A un presidente catalanista habrá que exigirle que luche con todas sus fuerzas para consolidar y modernizar, mejorar y ampliar el autogobierno de los catalanes tanto como sea necesario y posible, siempre dentro del marco constitucional español, siempre en diálogo con el conjunto de las fuerzas políticas y de las instituciones catalanas y españolas. Desde un catalanismo solidario, claro está, bien lejos de la avaricia fiscal que caracteriza a los lingüistas italianos y que contiene en su seno el germen de descomposición europea. Tampoco debe pedir privilegios, como ya supo hacer el catalanismo en dos ocasiones anteriores, con la Segunda República y con la Constitución de 1978, sino que debe estar dispuesto a compartir con todas las demás autonomías que lo deseen este afán de autogobierno que caracteriza a los Estados compuestos, entre los que España ha sido y debe volver a ser un caso modélico.

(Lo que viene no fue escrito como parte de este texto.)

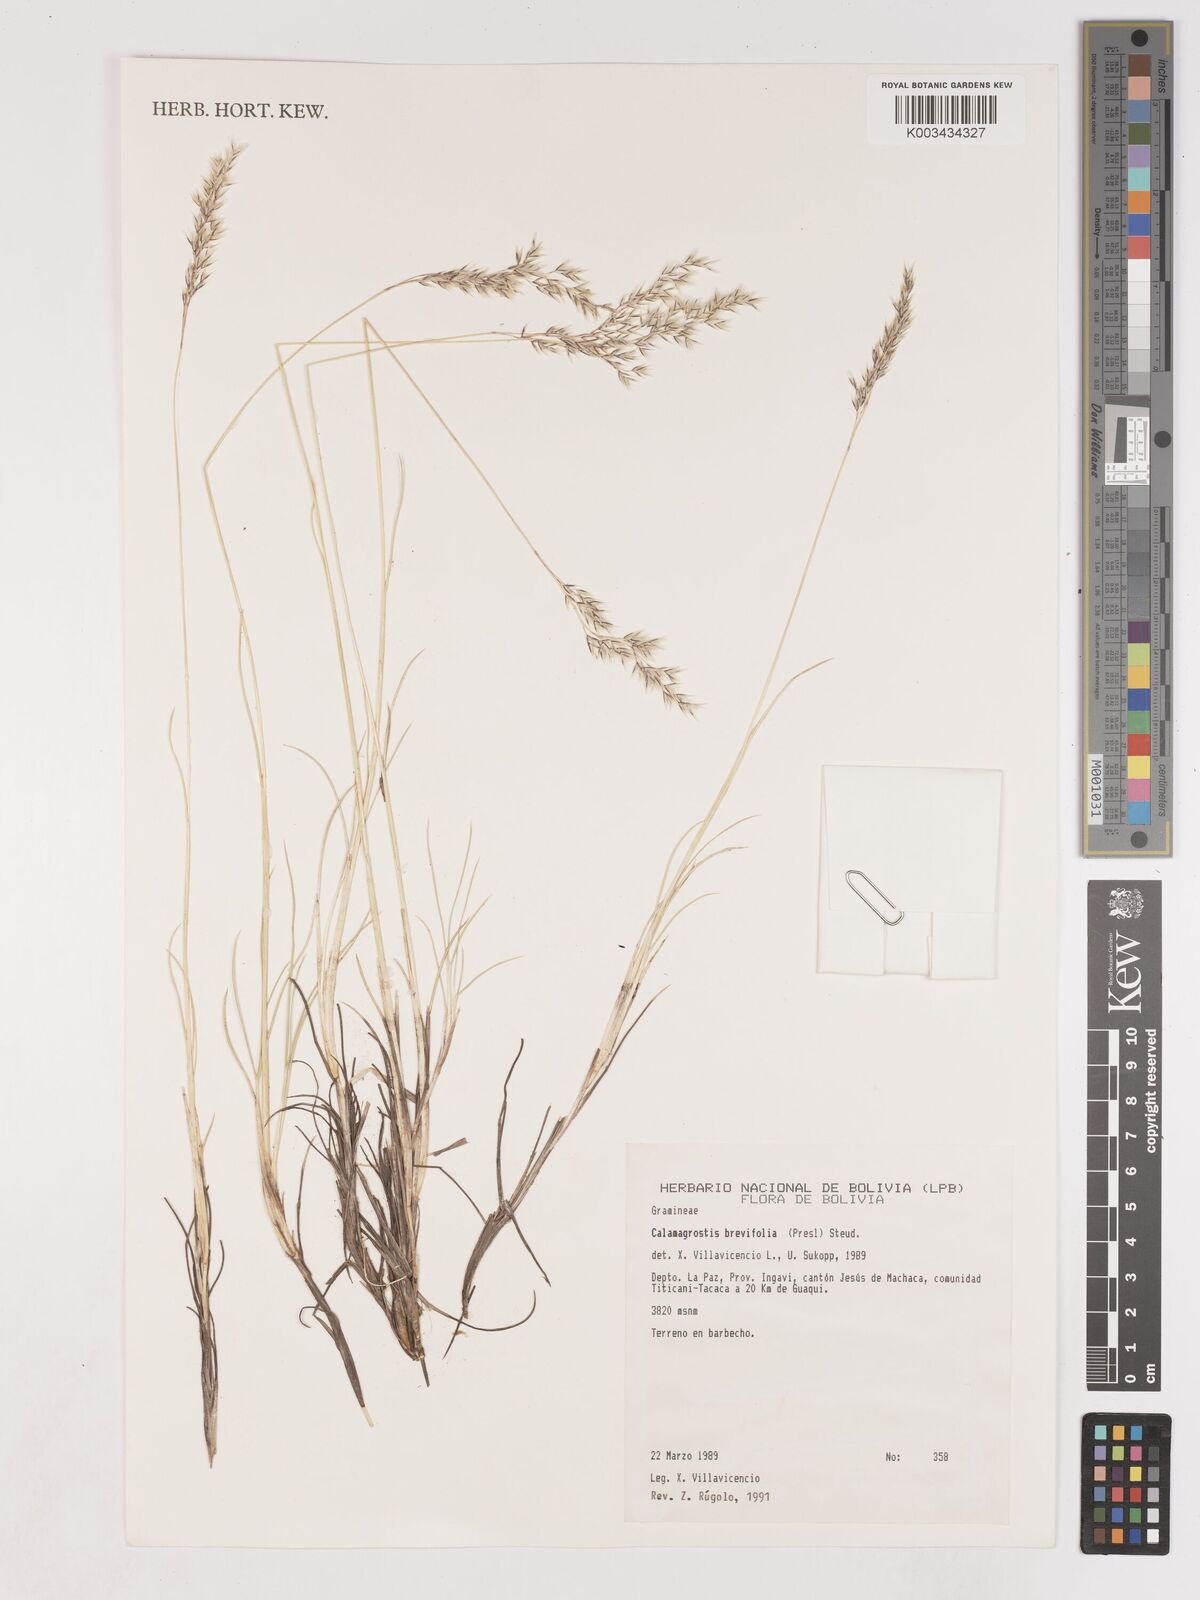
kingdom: Plantae
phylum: Tracheophyta
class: Liliopsida
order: Poales
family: Poaceae
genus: Cinnagrostis
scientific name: Cinnagrostis brevifolia
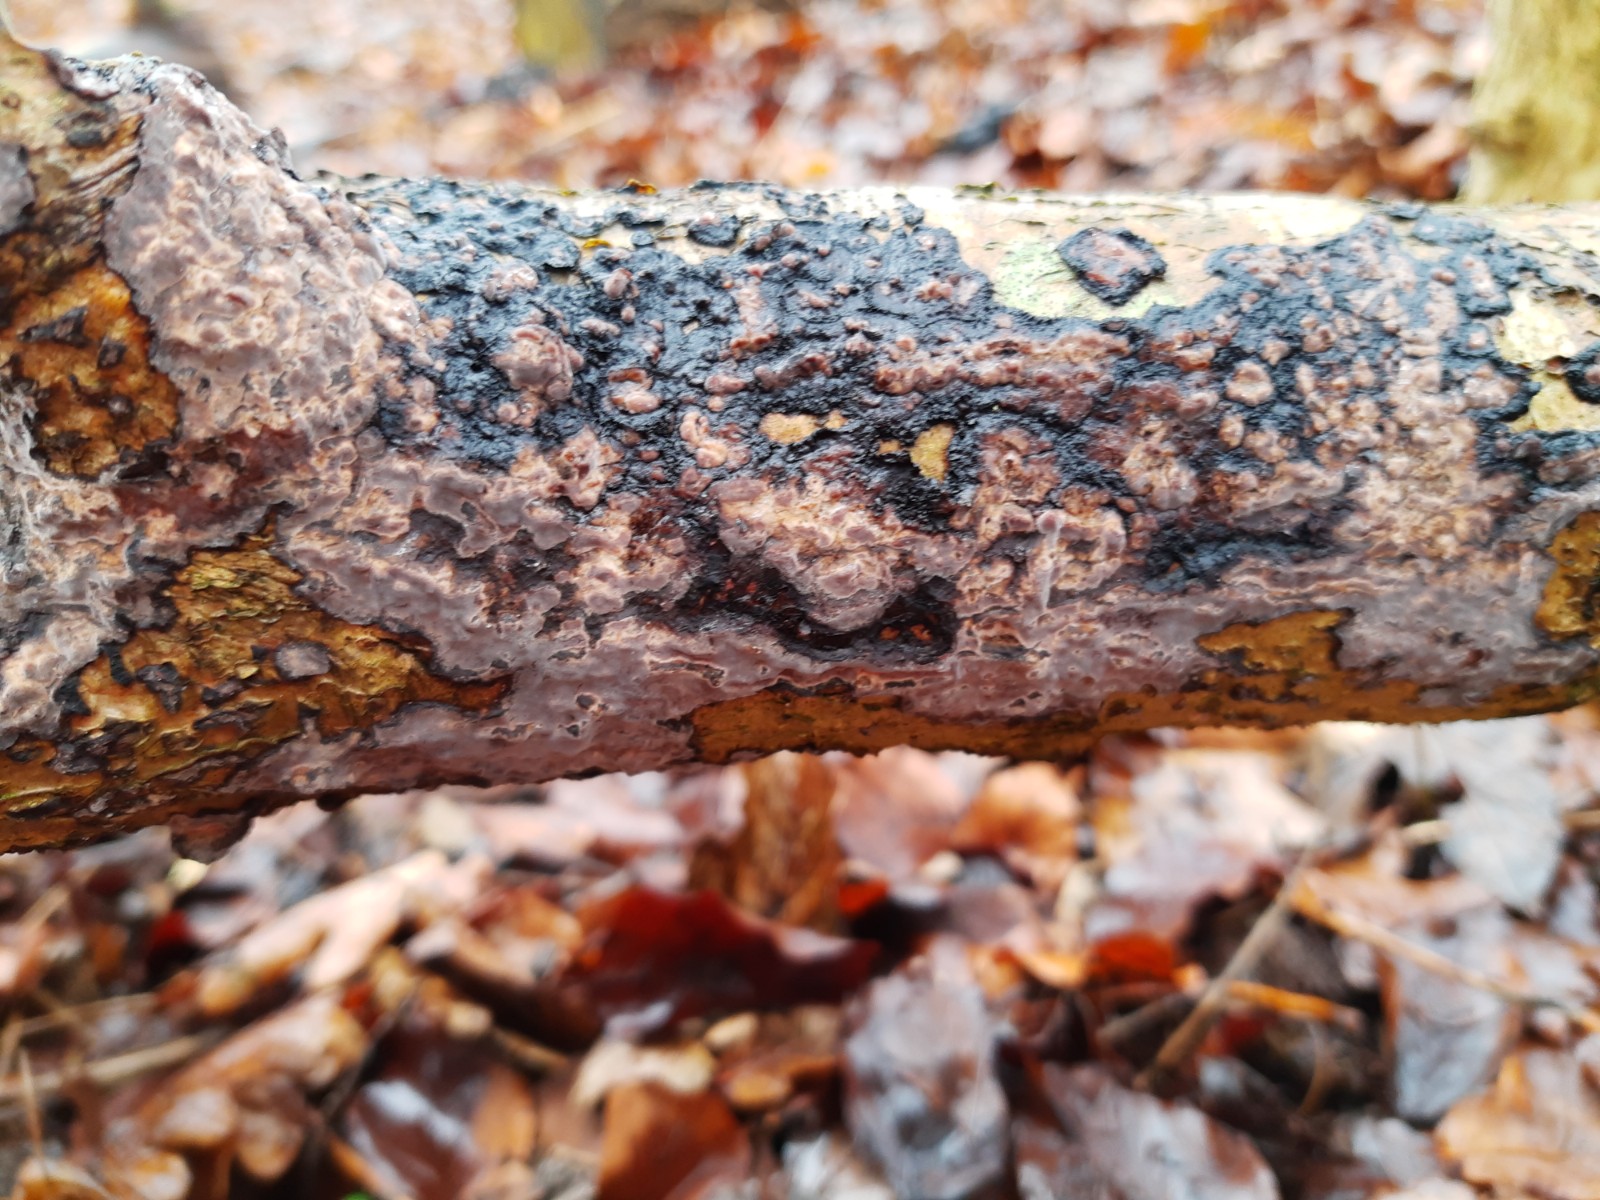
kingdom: Fungi
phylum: Basidiomycota
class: Agaricomycetes
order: Russulales
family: Peniophoraceae
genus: Peniophora
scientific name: Peniophora limitata
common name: mørkrandet voksskind
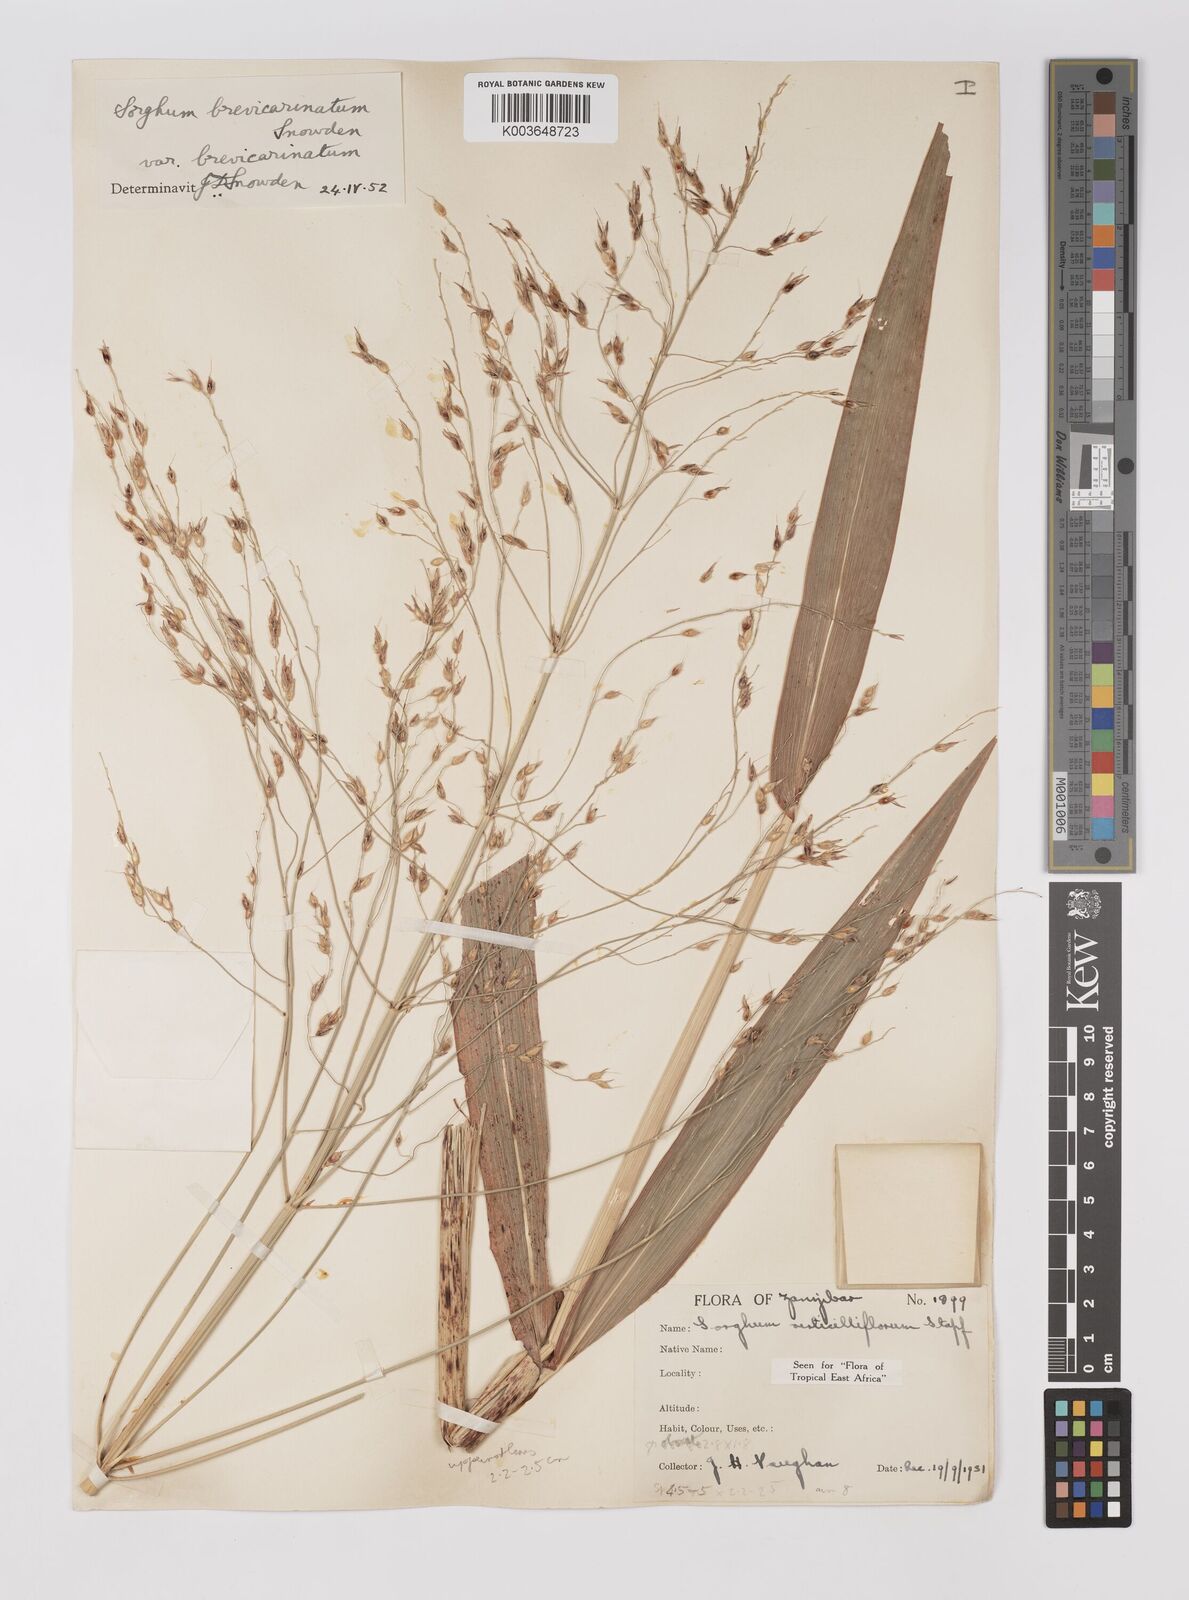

Si atendemos solo a las preferencias partidistas que dibujan las encuestas se hace difícil imaginar que este presidente ideal tenga posibilidades de hacerse realidad. Pero las encuestas también nos dan datos respecto a los deseos de los catalanes acordes con este retrato ideológico. El sondeo de Metroscopia del pasado lunes para EL PAÍS detectaba un 80% de los catalanes a favor de una coalición de Gobierno que privilegie el restablecimiento de la convivencia y un 75% que busque una solución negociada entre Madrid y Barcelona. Ahora sólo hace falta que la campaña electoral sirva para que estos sentimientos difusos den, gracias al voto, con este presidente de la convivencia y de la confianza.